With these less profitable holdings, the incentive needs to be enough to encourage the land manger to stay on the holding and deliver what is required.

With more profitable holdings, payment rates need to reflect the full extent of the income foregone. In parts of East Anglia, for example, this could be significant.

The importance of advice

Advice is important, but to be effective it needs to take different forms according to the circumstances.

Most farmers will already have their own trusted sources of advice, both formal and informal. Government needs to be alert to the risk of crowding out what already works reasonably well.

Generally, farmers and land managers say the most helpful advice comes from obviously trusted sources such as other farmers, farming organisations and the farming press. Government’s role here is primarily facilitation, supporting events at which knowledge and best practice can be exchanged and discussed. The AHDB’s Monitor Farms are an example that could be built upon.

In addition, there is an established network of agronomists, land agents and farm business advisers who will be able to provide professional advice. Government does not need to duplicate this, just ensure that the payment rates under ELM are sufficient to enable farmers to afford the advice.

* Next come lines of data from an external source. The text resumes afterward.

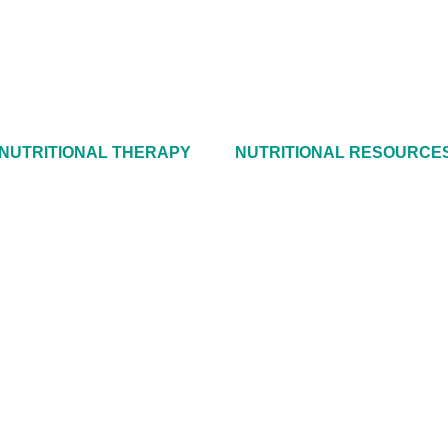
NUTRITIONAL THERAPY
NUTRITIONAL RESOURCE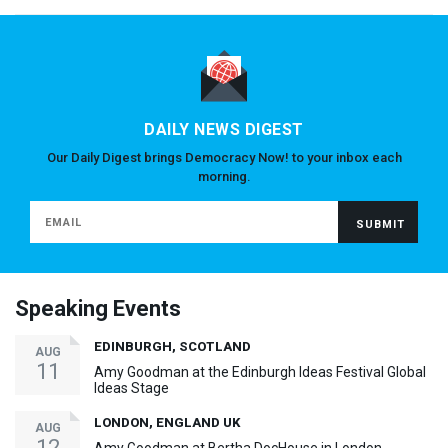
DAILY NEWS DIGEST
Our Daily Digest brings Democracy Now! to your inbox each
morning.
Speaking Events
EDINBURGH, SCOTLAND
AUG
11
Amy Goodman at the Edinburgh Ideas Festival Global
Ideas Stage
LONDON, ENGLAND UK
AUG
12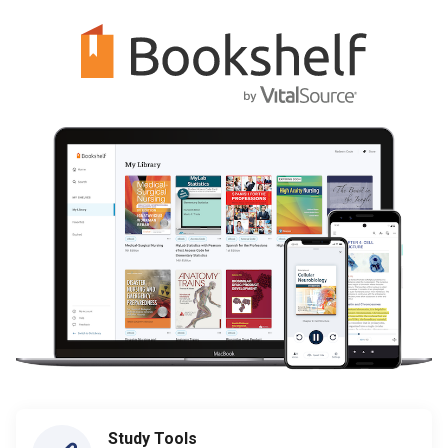
Study Tools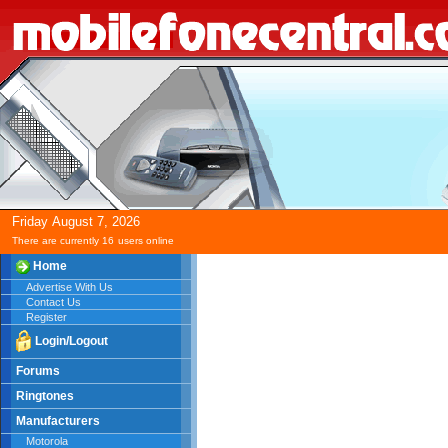
Friday
August
7,
2026
There are currently 16
users online
Home
Advertise With Us
Contact Us
Register
Login/Logout
Forums
Ringtones
Manufacturers
Motorola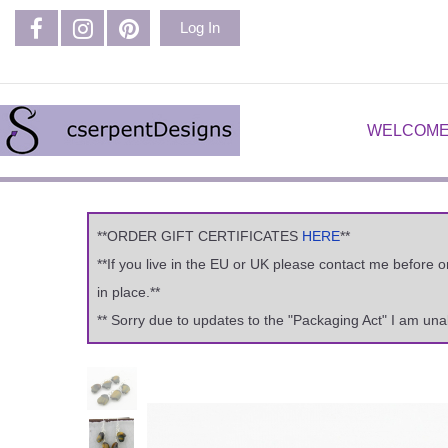
Log In
WELCOME
**ORDER GIFT CERTIFICATES
HERE
**
**If you live in the EU or UK please contact me before 
in place.**
** Sorry due to updates to the "Packaging Act" I am una
Previous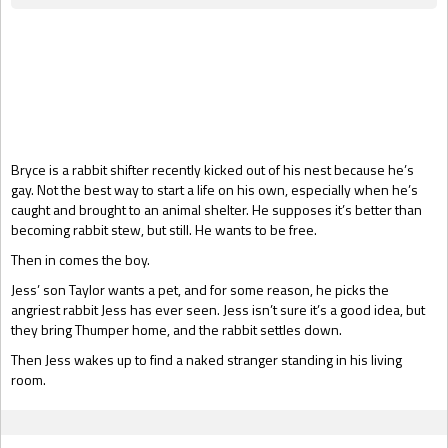
Gift Book
Bryce is a rabbit shifter recently kicked out of his nest because he’s
gay. Not the best way to start a life on his own, especially when he’s
caught and brought to an animal shelter. He supposes it’s better than
becoming rabbit stew, but still. He wants to be free.
Then in comes the boy.
Jess’ son Taylor wants a pet, and for some reason, he picks the
angriest rabbit Jess has ever seen. Jess isn’t sure it’s a good idea, but
they bring Thumper home, and the rabbit settles down.
Then Jess wakes up to find a naked stranger standing in his living
room.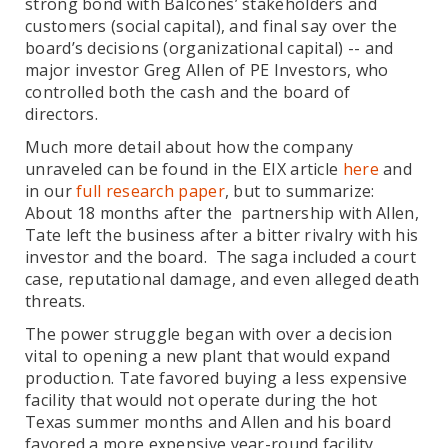
strong bond with Balcones’ stakeholders and
customers (social capital), and final say over the
board’s decisions (organizational capital) -- and
major investor Greg Allen of PE Investors, who
controlled both the cash and the board of
directors.
Much more detail about how the company
unraveled can be found in the EIX article
here
and
in our
full research paper
, but to summarize:
About 18 months after the partnership with Allen,
Tate left the business after a bitter rivalry with his
investor and the board. The saga included a court
case, reputational damage, and even alleged death
threats.
The power struggle began with over a decision
vital to opening a new plant that would expand
production. Tate favored buying a less expensive
facility that would not operate during the hot
Texas summer months and Allen and his board
favored a more expensive year-round facility.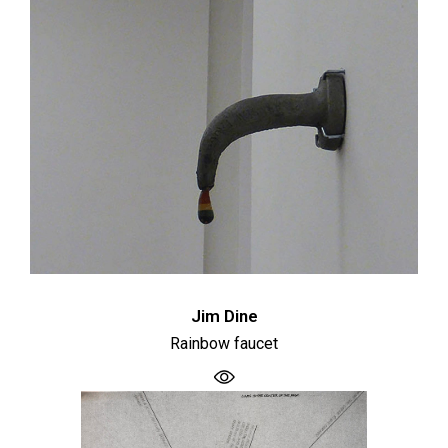
Jim Dine
Rainbow faucet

The role of directly-provided government advice should be limited to specialist technical advice found in Natural England and the other agencies

Monitoring

Any scheme concerned with the management of complex natural processes and the distribution of significant amounts of public money requires a degree of monitoring and control.

When it comes to monitoring support provided for native and rare breeds maintained for the public good, two specific existing initiatives should be used.  The new Livestock Information System (LIS) will provide straightforward low-cost access, within the Government digital environment, to numbers and location of animals. Defra also approves breed societies and collects data from them for monitoring livestock genetic diversity. As a result we already have rich data sources available for monitoring at low cost.